Under fair conditions winter mountaineering is often surprisingly easy. Men who have enjoyed unbroken good luck with their weather are tempted to discount the very real dangers of mountaineering in winter, and to adopt a paradoxical attitude towards the Alps in winter, implying that the only danger to be feared is sunstroke and snow-blindness. Those who have not been so uniformly lucky realize that winter mountaineering on a big scale is a sport from which the element of danger will never be lacking; that a sudden storm may transform even an easy expedition into a desperate struggle for safety.
The Approaches to the High Alps.
Often the most difficult, and sometimes the most dangerous, part of a winter expedition in the High Alps is the first day’s march to the club hut. Once the upper regions are attained, progress is usually fairly straightforward. It is quite normal for ski-runners to make nearly as good time on the ascent of a snow-peak as summer climbers, but it is very rare indeed that the club hut is reached in anything approaching summer time. From one and a half to twice as long must be allowed for the ascent to most club huts.
The long, narrow valleys that so often lead to huts are usually very deep in soft powdery snow, so that progress must be slow, whereas in the upper regions the snow is usually more or less packed by the wind, which makes for easier going on the ascent, even though the descent may be far from pleasant. Moreover, the danger from avalanches is usually much more serious in the lower regions, where the slopes are much steeper and the valleys narrower.
On the first day’s march the guides will be heavily loaded, for the full equipment for a serious expedition in the High Alps is very much more bulky and weighty than that necessary in summer. In the first place, no prudent ski-runner commits himself to a High Alp tour without ample reserves of food. He must allow for the danger of finding himself stormbound in a hut for a period which may be anything from a day to a fortnight. Plenty of compressed reserve food is essential until the club huts begin to store emergency rations. Further, as a broken ski may involve serious consequences, he must burden himself with spare ski-tips and all the apparatus for mending ski. Extra clothes, plenty of gloves, and, of course, crampons add to the overburdened rucksacks. Unless one is prepared to carry very heavy sacks it does not pay to economize in porters. As a rule, you should reckon two guides or porters for every member of the party if you contemplate an expedition of some five to six days in length, unless, of course, you are prepared to carry some thirty pounds or so in your own sack for the first day. Of course, if you take two porters to the hut, they may be sent back from the hut; but it is obviously unfair to expect a solitary porter to make the descent alone.
Everything should be done to make matters easy. If the first part of the ascent lies up a path or a wood-track, a boy should be hired to carry your ski. If the ascent begins from some out-of-the-way alpine valley, it will often pay to send a guide on ahead the day before to make tracks for part of the distance in soft snow. This is especially useful if you are attempting a very big climb from one of the rather higher alpine valleys or mountain inns without using a club hut. It is unwise to reckon on climbing more than an average of 500 feet per hour for the first day.
An early start is essential. The longest days pass fairly comfortably if you break them up with frequent short halts and short feeds. It is often impossible in winter to make a prolonged halt owing to the cold. A few caramels or some chocolate, which can be easily got at, should be kept in one’s pocket, and munched during short halts. Napoleon’s rule of a short rest and something to eat every hour is a good rule for climbers, especially winter climbers who are heavily laden.
The huts as a rule are comfortable enough in winter, though the stoves often prove troublesome. Wood is usually kept in large quantities, brought up at the end of the autumn, though it is as well to make inquiries on this point before starting. On reaching the hut, set the aneroid barometer usually found in most huts.

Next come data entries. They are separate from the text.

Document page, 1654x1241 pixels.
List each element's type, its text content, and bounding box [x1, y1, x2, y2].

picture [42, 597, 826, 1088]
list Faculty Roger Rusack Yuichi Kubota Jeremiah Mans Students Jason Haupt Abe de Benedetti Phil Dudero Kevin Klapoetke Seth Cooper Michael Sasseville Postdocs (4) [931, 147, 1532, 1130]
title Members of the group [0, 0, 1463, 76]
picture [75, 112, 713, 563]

A pocket-barometer is not so reliable, for, as Whymper pointed out and conclusively proved, the usual aneroid tends to lose on the mercurial. In other words, if you carry a pocket-aneroid up some thousands of feet and then set it at the hut, it will usually fall a point during the night, where a mercurial barometer would have remained stationary.
So, too, if you descend from a peak to a hut, the pocket-aneroid will rise where a mercurial would remain stationary, thereby often conveying very dangerous and misleading information. It is most important to set the hut aneroid, so as to have some warning of the approach of a sudden storm.
If you are unlucky enough to be caught by bad weather in a hut, and if your provisions run short, you should spend as much of your time as possible lying down and keeping warm, for the less exercise you take the less food you will need. People who practise the ‘fast cure’ have proved that a man can go without any food for a week and carry on his ordinary business without feeling unduly weakened. It is therefore in every way better to stay at the hut fasting—even for three or four days—than to attempt to descend in a bad storm. If the worst comes to the worst, and the party is thoroughly weakened by lack of food, they can always stay at the hut and await the search party.